**Work to complete**
Set down the data below word for word, and leave the images aside.

**Supplied entries**
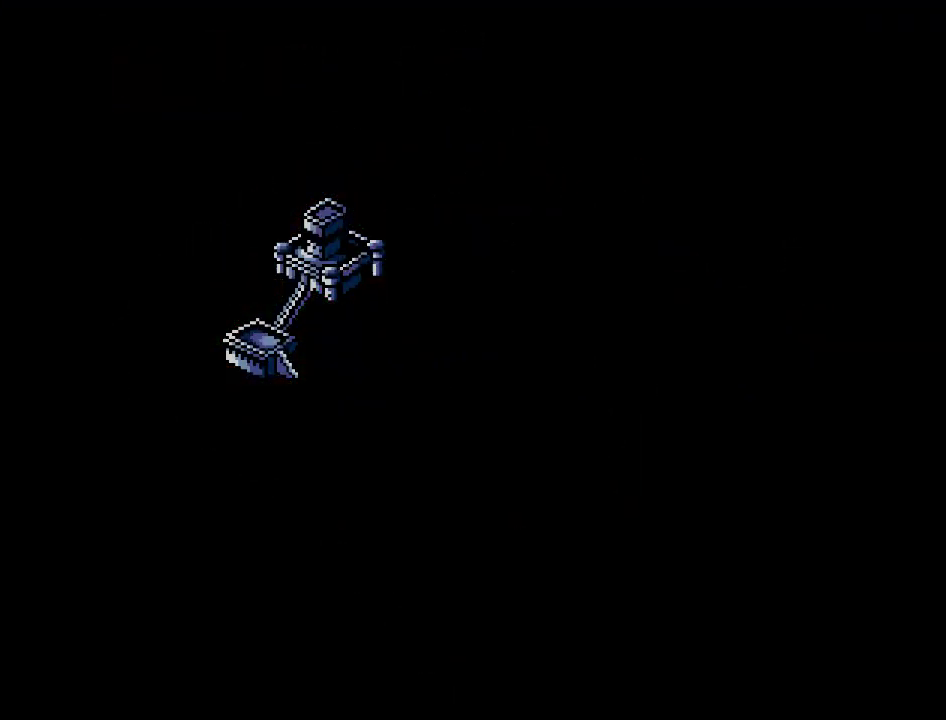
{"buttons": [], "events": []}
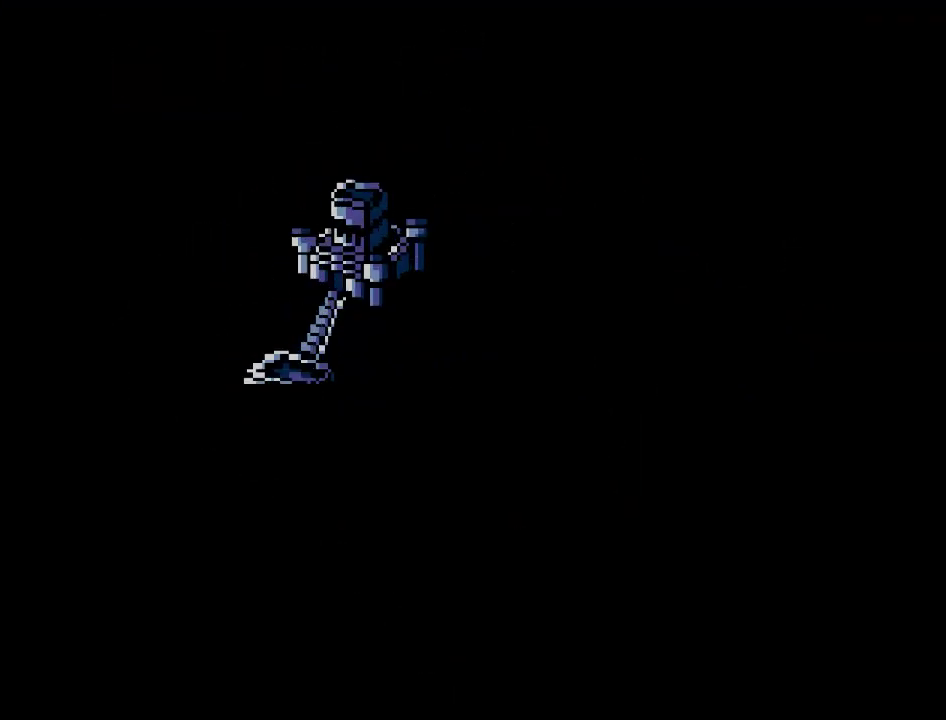
{"buttons": [], "events": []}
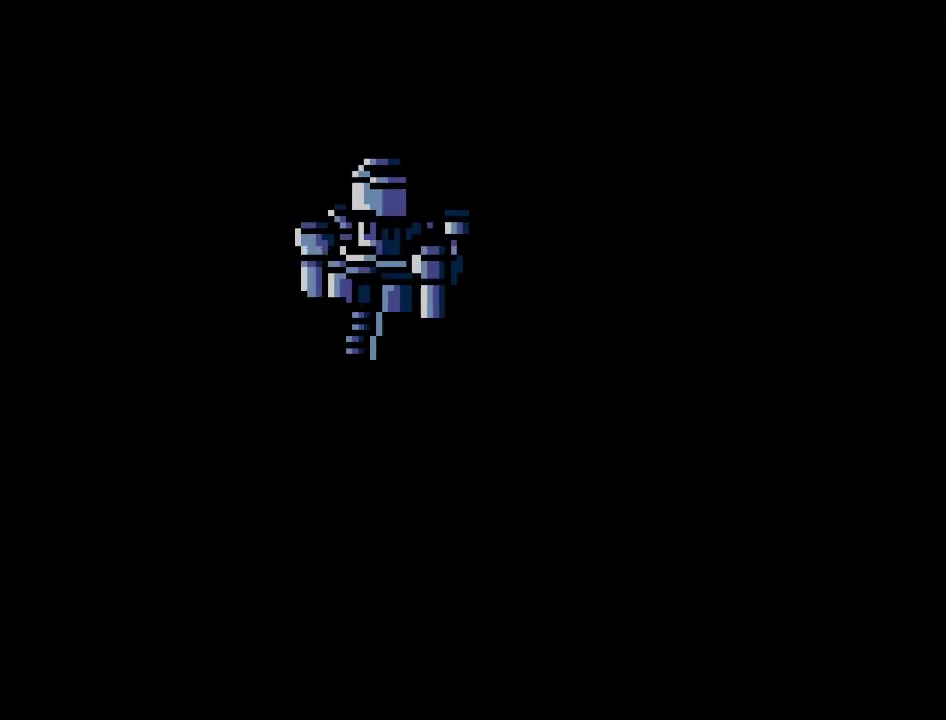
{"buttons": [], "events": []}
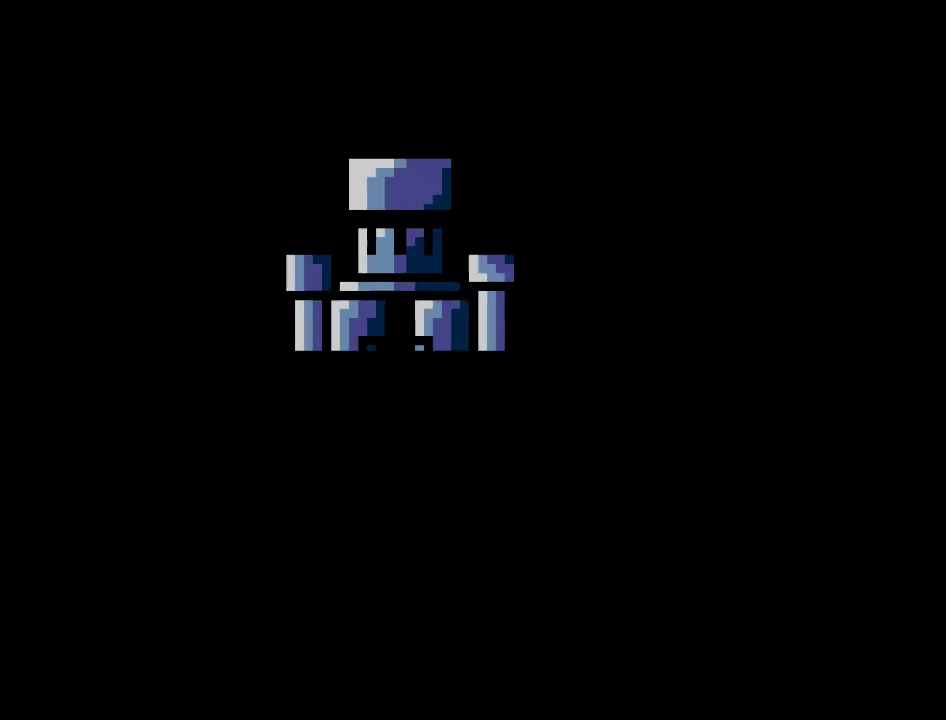
{"buttons": [], "events": []}
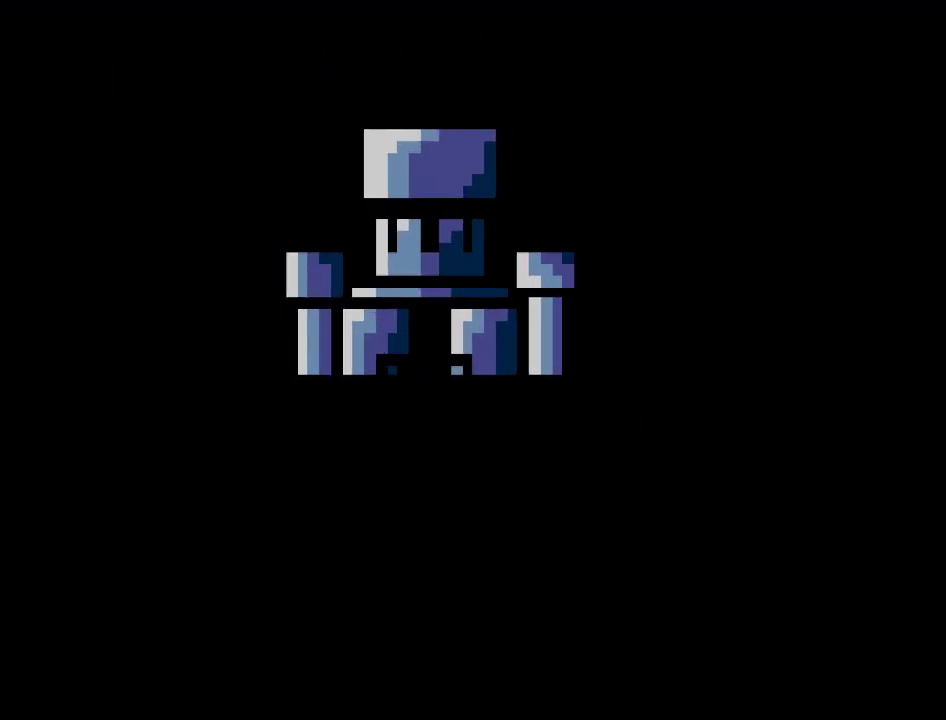
{"buttons": [], "events": []}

**Answer for the task**
{"buttons": [], "events": []}
{"buttons": [], "events": []}
{"buttons": [], "events": []}
{"buttons": [], "events": []}
{"buttons": [], "events": []}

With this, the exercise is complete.